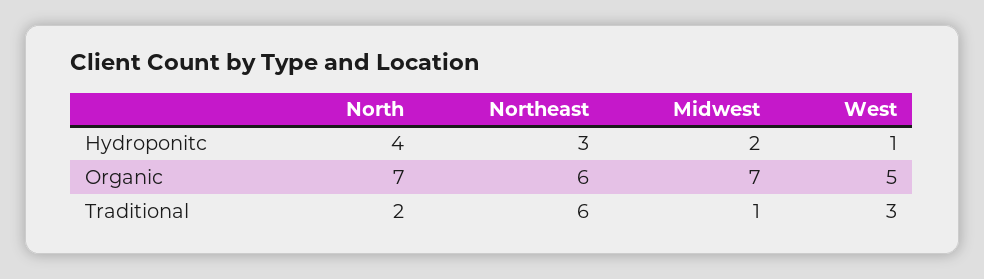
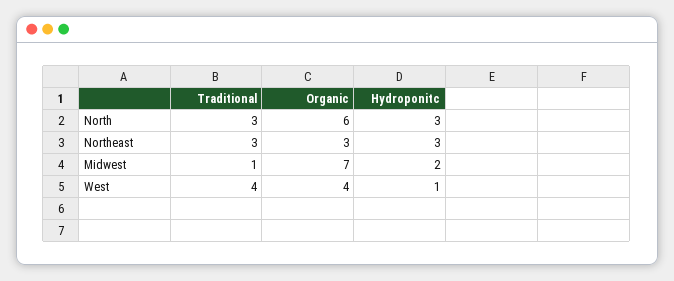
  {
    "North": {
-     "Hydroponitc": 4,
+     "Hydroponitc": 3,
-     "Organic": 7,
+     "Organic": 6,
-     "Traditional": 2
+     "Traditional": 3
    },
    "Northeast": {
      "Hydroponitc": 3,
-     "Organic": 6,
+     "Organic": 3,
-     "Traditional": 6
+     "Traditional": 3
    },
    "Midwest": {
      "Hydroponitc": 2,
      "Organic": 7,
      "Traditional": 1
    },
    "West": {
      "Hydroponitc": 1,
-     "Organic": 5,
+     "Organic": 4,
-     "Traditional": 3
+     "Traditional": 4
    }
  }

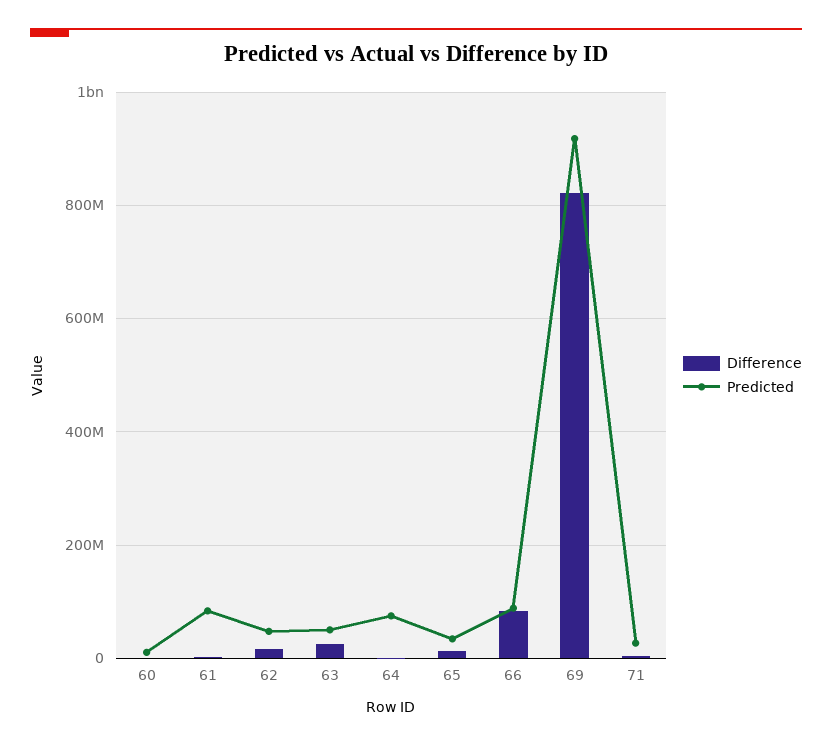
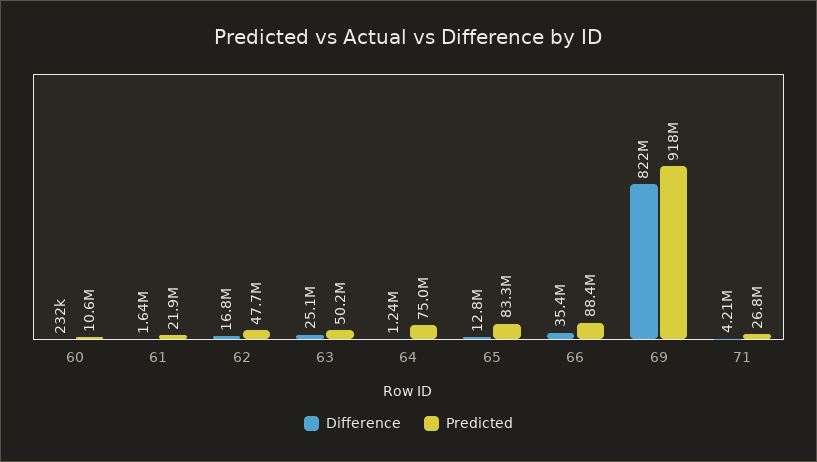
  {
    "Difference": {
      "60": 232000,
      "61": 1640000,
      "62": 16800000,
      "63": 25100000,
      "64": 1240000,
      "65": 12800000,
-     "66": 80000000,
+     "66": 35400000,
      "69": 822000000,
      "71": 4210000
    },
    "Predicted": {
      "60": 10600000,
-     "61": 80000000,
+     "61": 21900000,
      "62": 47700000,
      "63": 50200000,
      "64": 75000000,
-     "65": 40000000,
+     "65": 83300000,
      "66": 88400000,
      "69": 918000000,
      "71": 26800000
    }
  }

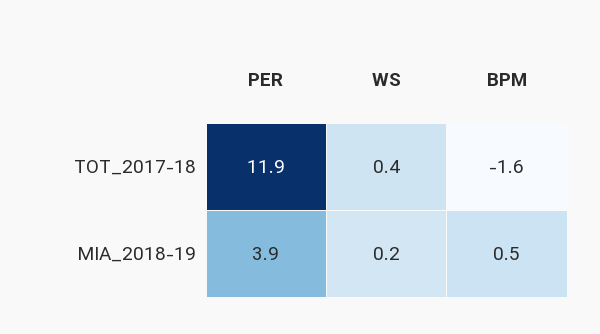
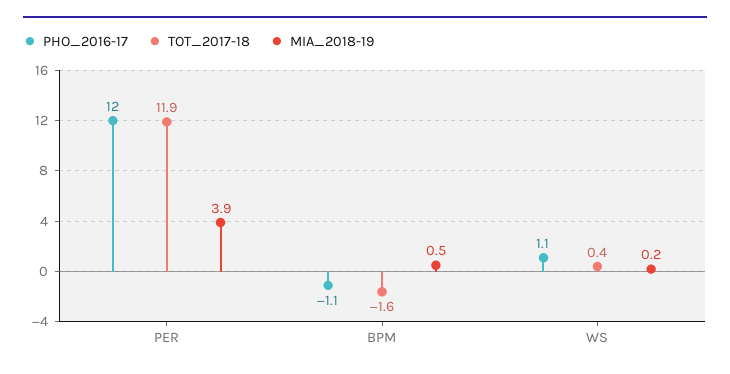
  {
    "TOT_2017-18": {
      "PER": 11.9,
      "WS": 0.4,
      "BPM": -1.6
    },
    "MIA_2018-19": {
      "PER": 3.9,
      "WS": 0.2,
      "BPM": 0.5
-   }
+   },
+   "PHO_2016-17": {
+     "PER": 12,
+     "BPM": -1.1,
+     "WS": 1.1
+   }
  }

###

__WHAT TO PRODUCE__
Without any of the pictures, repeat the entries above word for word.

__EXERCISE RESULT__
  {
    "North": {
-     "Hydroponitc": 4,
+     "Hydroponitc": 3,
-     "Organic": 7,
+     "Organic": 6,
-     "Traditional": 2
+     "Traditional": 3
    },
    "Northeast": {
      "Hydroponitc": 3,
-     "Organic": 6,
+     "Organic": 3,
-     "Traditional": 6
+     "Traditional": 3
    },
    "Midwest": {
      "Hydroponitc": 2,
      "Organic": 7,
      "Traditional": 1
    },
    "West": {
      "Hydroponitc": 1,
-     "Organic": 5,
+     "Organic": 4,
-     "Traditional": 3
+     "Traditional": 4
    }
  }

  {
    "Difference": {
      "60": 232000,
      "61": 1640000,
      "62": 16800000,
      "63": 25100000,
      "64": 1240000,
      "65": 12800000,
-     "66": 80000000,
+     "66": 35400000,
      "69": 822000000,
      "71": 4210000
    },
    "Predicted": {
      "60": 10600000,
-     "61": 80000000,
+     "61": 21900000,
      "62": 47700000,
      "63": 50200000,
      "64": 75000000,
-     "65": 40000000,
+     "65": 83300000,
      "66": 88400000,
      "69": 918000000,
      "71": 26800000
    }
  }

  {
    "TOT_2017-18": {
      "PER": 11.9,
      "WS": 0.4,
      "BPM": -1.6
    },
    "MIA_2018-19": {
      "PER": 3.9,
      "WS": 0.2,
      "BPM": 0.5
-   }
+   },
+   "PHO_2016-17": {
+     "PER": 12,
+     "BPM": -1.1,
+     "WS": 1.1
+   }
  }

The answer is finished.